Before she even had kids, AWC graduate Jo Dabrowski loved buying and reading picture books and dreamed of one day being a published author herself.
“I’m great at imagining things! I should also say that I’ve imagined winning an Oscar, but I’m yet to imagine what category it would be in,” Jo told us. “The part I struggle with is believing I’m a published author. I still feel like someone has made a mistake somewhere and I’m about to be found out.”
But it is definitely not a mistake! Since completing Writing Picture Books at the Australian Writers' Centre, Jo has published two picture books, which she also illustrated, and her middle grade novel Get Your Act Together, Doris Kozlowski, is out now with Affirm Press.
“That was still truly one of the happiest and most exciting moments of my life,” Jo says, about being published. “Getting that first email with an offer for a contract was an absolute dream come true.”

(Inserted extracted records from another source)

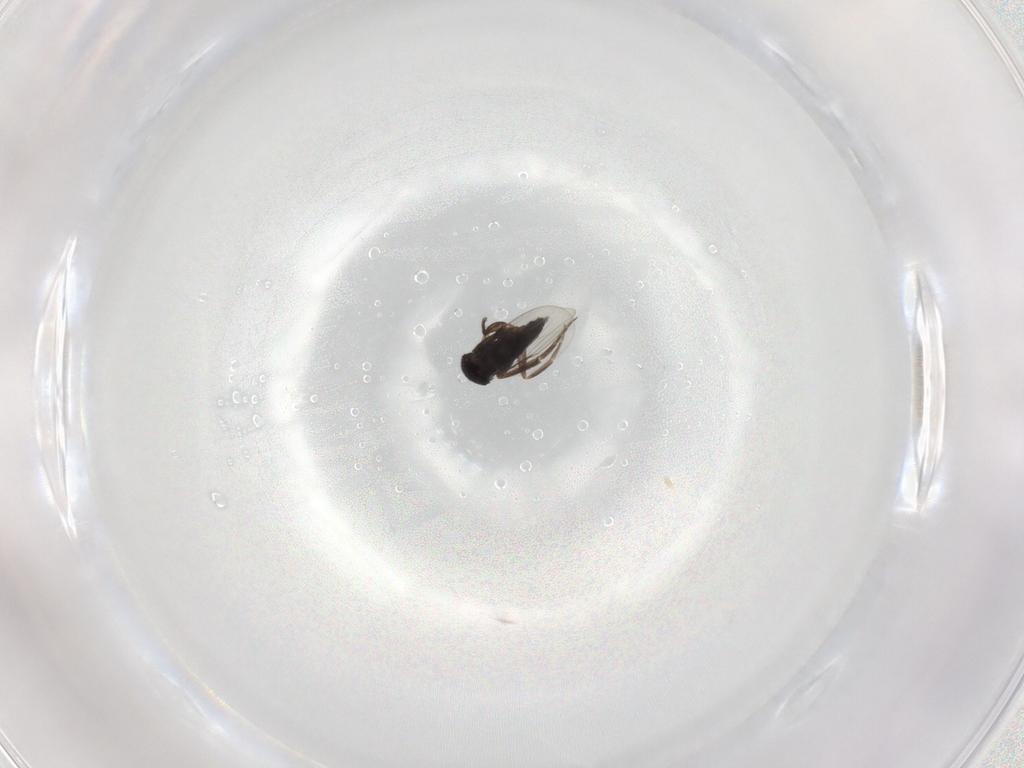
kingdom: Animalia
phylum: Arthropoda
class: Insecta
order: Diptera
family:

From copywriter to picture book author
Jo had been working as a copywriter in advertising before taking time off to have children, then moved into freelance copywriting as her kids got older. But she wanted to try something new, so turned to the Writing Picture Books course at the Australian Writers' Centre.
“I’d had an idea for a picture book, and I wrote it, but I could see that it was long and wordy and pretty terrible actually, so I figured I could do with some advice,” Jo says.
The course was invaluable, as it helped Jo to quickly understand what makes a good picture book.
“I suspect a lot of people think that writing for kids is easy, especially writing picture books because they’re so short. But writing a picture book doesn’t just involve typing your story into a Word document. There are certain rules you need to be aware of and there’s a lot of crafting involved, and that’s what I found most useful in the course. Learning about things like structure, word limits, page numbers, all of that was totally new to me and I found it really valuable. As well as learning how to present a manuscript so that I was giving it the best chance of being acquisitioned.”
As well as learning the practical side of writing a picture book, Jo found the course sparked her creative imagination.
“It inspired me to think about the sort of books I wanted to write,” Jo says. “It may sound really obvious to other people but for some reason it hadn’t occurred to me before that. Perhaps it was coming from an advertising background, where you’re encouraged to have great ideas, but the subject matter is never your choice. When it comes to writing books, it’s so important (and makes your life a lot happier) to write in a style or about subjects that genuinely interest you and are most suited to your sense of humour or personality.”
Jo’s first manuscript to be acquired was Have You Seen My Friend?, which Jo submitted as a mock-up of the book with rough line drawings, something she was used to doing from her advertising days. The manuscript was accepted by Affirm Press, who also liked Jo’s idea for Higher!, but their acquisition brought with them a new unexpected challenge – illustrating!
“It was Tash Besliev, my publisher at Affirm Press, who suggested we turn both stories into board books. She also suggested that I should illustrate them as well, which I totally wasn’t expecting. I had started making paper collages during lockdown in Melbourne and I think the bold, colourful papercut style worked for those two books, but I don’t imagine myself illustrating all my picture books in the future. I’m definitely more comfortable with words than pictures!”
The tools to be a successful author of children’s books
After completing Writing Picture Books, Jo then took the course Writing Children's Novels to broaden her understanding of writing in general.
“I enrolled purely thinking it might help me with my picture book writing. At the time, I genuinely never imagined I’d write a novel. Especially since one of my least favourite tasks as a copywriter was to write long copy!” Jo admits. “But in the last session of the course, the assignment we were given was to write a piece from the perspective of a teenager. I enjoyed it more than any other writing I’d ever done before. Pamela gave me such positive feedback about how my piece had made her laugh that it was the boost I
needed to try writing a middle grade novel.”
That novel is Get Your Act Together, Doris Kozlowski! which is out now with Affirm Press. It follows Doris Kozlowski, as she navigates grade six, her embarrassing family and finding her true friends.
With three published books under her belt, Jo is keen to keep writing across a wide age range, fitting her writing in around her day-to-day life.
“Right now, I’m working on my second middle grade novel, and I have a few picture book manuscripts on the go as well,” Jo says. “The school day is short, so I try to write as much as I can while my boys are out of the house. If I’m honest, some days I do find it hard to get going and am easily distracted by the sudden urge to hang out the washing or dive into the giant jar of cashews in the kitchen drawer. Quite often I find I’m at my most productive between 1pm and 3pm because I know school pick up is looming! I’ll often cram a day’s worth of writing into those final two hours.
“If I get some freelance copywriting work, I put my own writing on hold temporarily and focus on the advertising work. That’s always a good kick up the bum, as it reminds me to stay focused on my books while I have the time.”
Jo’s advice to other would-be writers is to give it a go.
“I think if you’re at all interested in writing for kids, doing a course with the AWC is a great first step to take. It can help you work out very quickly whether or not you have the right skills and if you’re interested in doing the work to develop them. The length of the courses and the workload involved make them completely manageable and easy to fit in with other commitments and life in general.”